Les droits des victimes d’infraction
Réapparue à une époque très récente comme acteur du procès pénal, en théorie pour le moins, la victime d’infraction (et/ou ses proches) est longtemps demeurée passive lors de la résolution judiciaire consécutive à une victimisation d’ordre pénal. Encore étonnamment aujourd’hui, le système de justice pénale ne définit pas les objets fondamentaux qui l’animent : le crime, l’infracteur, la victime, la sanction (Cario, 2012). Il convient cependant de considérer, dans les lignes qui suivent, la victime comme toute personne en souffrance(s) :
• de telles souffrances doivent être personnelles, réelles, socialement reconnues comme inacceptables ;
• et de nature à justifier une prise en compte des personnes concernées, passant, selon les cas, par la nomination de l’acte ou de l’événement, par la participation processuelle à la manifestation de la vérité, par des informations d’ordre juridique, par des soins médicaux, psychothérapeutiques, un accompagnement psychologique, social et/ou une indemnisation (Senon, Lopez, Cario, 2012).

**Données fournies:**
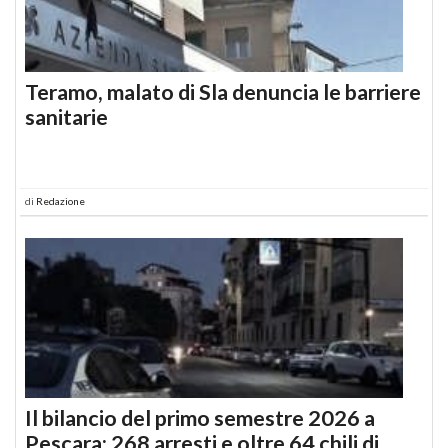
Teramo, malato di Sla denuncia le barriere
sanitarie
di
Redazione
Il bilancio del primo semestre 2026 a
Pescara: 268 arresti e oltre 64 chili di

**Consignes à suivre:**
Répondez aux questions suivantes à partir du texte sur les droits des victimes d'infraction :
1. Quelle attitude la victime a-t-elle longtemps conservée lors de la résolution judiciaire ?
2. Quels objets fondamentaux le système de justice pénale ne définit-il pas ?
3. Quels trois caractères les souffrances doivent-elles présenter ?
Les enregistrements n'ont aucun lien avec le texte.

**Résultat de l'exercice:**
1. Elle est longtemps demeurée passive.
2. Le crime, l'infracteur, la victime et la sanction.
3. Elles doivent être personnelles, réelles et socialement reconnues comme inacceptables.